--- Start of DOCUMENT PASSAGE ---

You are viewing a plain text version of this content. The canonical link for it is here.
Posted to user@flink.apache.org by Pedro Monteiro <pe...@gmail.com> on 2017/02/16 09:30:56 UTC

Streaming data from MongoDB using Flink

Good morning,

I am trying to get data from MongoDB to be analysed in Flink.
I would like to know if it is possible to stream data from MongoDB into
Flink. I have looked into Flink's source function to add in the addSource
method of the StreamExecutionEnvironment but I had no luck.
Can anyone help me out?
Thanks.

*Pedro Lima Monteiro*

Re: Streaming data from MongoDB using Flink

Posted by Pedro Monteiro <pe...@gmail.com>.
Dear Gordon, Till

Thank you so much for your helpful answers. I managed to solve my problem
with your guidelines.

Much appreciated, keep up the good work!

Cheers

Cumprimentos,

*Pedro Lima Monteiro*

On 17 February 2017 at 10:10, Tzu-Li (Gordon) Tai <tz...@apache.org>
wrote:

> Sorry, I just realized I didn’t notice the second part question of your
> last email when replying.

--- End of DOCUMENT PASSAGE ---
--- Start of SUPPLIED ENTRIES ---

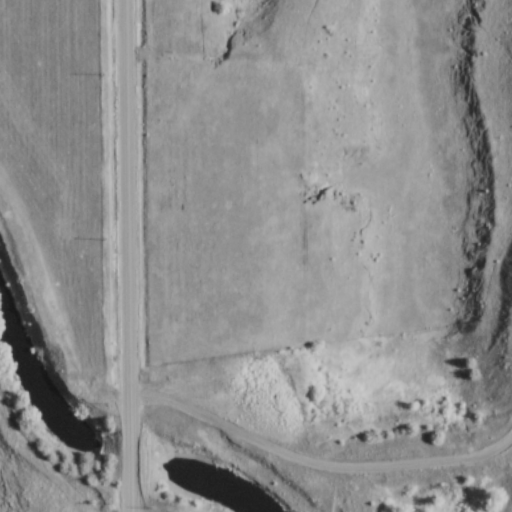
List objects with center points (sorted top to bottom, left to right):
road: (128, 256)
building: (151, 297)
road: (316, 462)
road: (129, 511)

--- End of SUPPLIED ENTRIES ---

**EXERCISE A:** In the MongoDB and Flink thread, turn the paragraph beginning "I am trying to get data from MongoDB" into a short list that keeps its main points.
**EXERCISE B:** Go on with the MongoDB and Flink thread, picking up right after its final quoted line.

**ANSWER A:**
- The writer wants to get data from MongoDB so it can be analyzed in Flink.
- They ask whether data can be streamed from MongoDB into Flink.
- They looked into Flink's source function for the addSource method of the StreamExecutionEnvironment but had no luck.
- They ask for help.

**ANSWER B:**
> Thanks Till for answering it!
>
>
> On February 17, 2017 at 6:05:58 PM, Till Rohrmann (trohrmann@apache.org)
> wrote:
>
> Dear Gordon,
>
> Thanks for your help, I think I am on the right track as of now.
>
> On the other hand, I have another question: is it possible to add sources
> to environments that are already executing? In what I am currently
> developing, I need to add new sources as they arrive to my system.
>
> I will wait to hear from you!
>
> Cumprimentos,
>
>
>

Re: Streaming data from MongoDB using Flink

Posted by "Tzu-Li (Gordon) Tai" <tz...@apache.org>.
Sorry, I just realized I didn’t notice the second part question of your last email when replying.
Thanks Till for answering it!


On February 17, 2017 at 6:05:58 PM, Till Rohrmann (trohrmann@apache.org) wrote:

Dear Gordon,

Thanks for your help, I think I am on the right track as of now.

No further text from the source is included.